With the proliferation of smartphones, tablets and other communication technologies, IT departments are increasingly facing the daunting task of keeping critical data safe and protecting its internal computer systems. In this article, we will go over some general thoughts to keep in mind when dealing with data safety among a mobile workforce.
Having a mobile workforce has many advantages. It can give you more flexibility in doing business, can offer incentives to employees, can utilize resources more efficiently and increases customer satisfaction as well as potentially shortening the sales cycle.
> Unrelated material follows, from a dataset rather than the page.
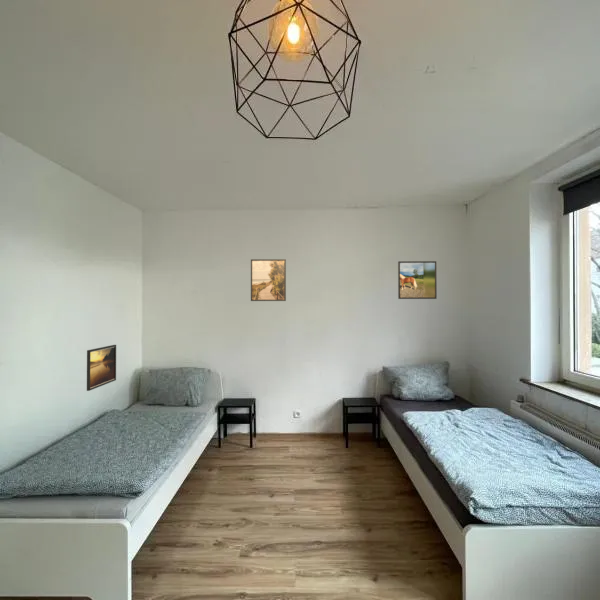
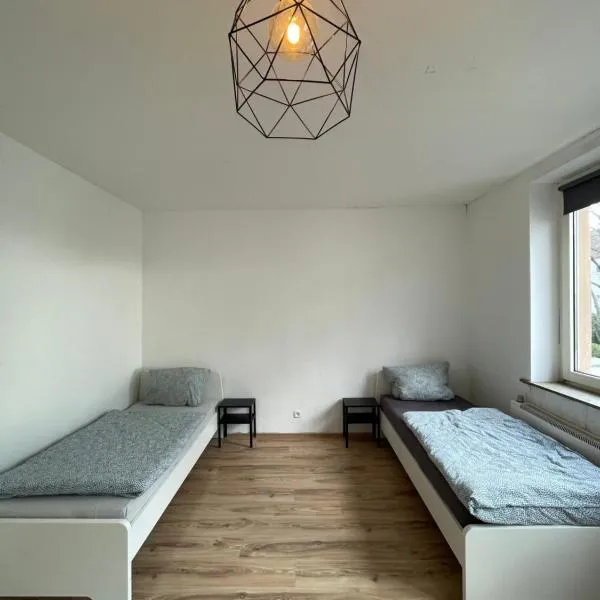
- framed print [86,344,117,392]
But it is important to remain cognizant of the potential for data loss and theft as a result of an increasingly changing and mobile workforce. Here are a few ideas to keep in mind when considering an overall data theft prevention strategy for your organization.
Evaluate Potential Sources of Data Loss
The first step is to find out the sources of any potential data leakage in your organization. While some are obvious, like computers, it is important to get specific in order to develop equally specific and tailor-made preventive solutions. Here are a few potential risks:
- Smartphones like the iPhone are becoming more ubiquitous and represent an important risk of data loss
- Tablets and laptops are by design, mobile, and therefore can be difficult to monitor at all times
- Online services including email, data storage, CRM and other essential business tools can also leak critical data to wandering eyes
- Storage devices like USB sticks, hard drives and dvd’s should also be part of any inclusive data prevention plan
These are not the only sources of data loss that exist but are some of the most important ones.
Manage Instead of Punish
Having a mobile workforce means that employees are more dependent on key technologies. But it also means that employees are more likely to use these technologies for personal use while on the road.
Instead of having a no-use policy with regards to employee use of business assets for personal reasons, try to create specific policies for managing employee behavior.
If an employee is on the road for 8 hours a day, it can be unrealistic to expect them not to use their computers, smartphones and tablets for personal reasons at least once time.
Protect Your Smartphones
Make sure your employee smartphones are password protected at all times. This does not mean your phone can’t be hacked if lost, but does provide extra security in the event that it is stolen.
The IT department should also have the ability to monitor smartphone activity, as much as feasible, as well as the ability to perform a clean wipe remotely in order to delete sensitive information as quickly as possible. Many smartphones now support remote deletions or remote management in one shape or the other.
CRM Services and Security
If your employees use CRM services like Salesforce.com or others, then this needs to be considered as part of an overall security strategy. Consider limiting the access to reports to only these employees that require it.
If the CRM service supports it, assign different user profiles with varying degrees of access in order to limit the potential of data loss. This way, you can selectively allow access to reporting, API integration, exporting or any other action you deem potentially risky.
Cloud Storage Services
Remote file storage services like Dropbox are very popular but can add additional risk for losing your important data. A recent Guardian article details some of the risks involved with this particular service, but risks can be equally applied to other services as well.
If you are a user of cloud storage devices, then make sure you examine which data is stored and shared and in which way.
Data Loss and Physical Devices
USB memory sticks and portable hard drives also need to be accounted for. A detailed record needs to be diligently kept of the number of devices that are in possession by employees as well a summary of their content. Consider numbering the physical devices and performing period checks to ensure optimal security.
Common Sense Approach
Sometimes, having a common sense approach can do wonders for data security. It’s important to speak with employees not only to inform them of the importance of data security but to also gauge their level of active interest and/or knowledge of the various issues affecting security.
Finally, it goes without saying that any data security program will need to be deliberate and continuously revisited for optimal effectiveness. Any successful plan needs to see the employees become active participants in order to maximize the applicability of security policies across the organization.
Having a mobile workforce is a strength for any organization and allows it to become more agile and respond to internal and external factors more quickly. Having a well thought out and thorough plan for securing critical data is a necessity in order to avoid major breaches of information. Hopefully, these tips will help you get started in the right direction.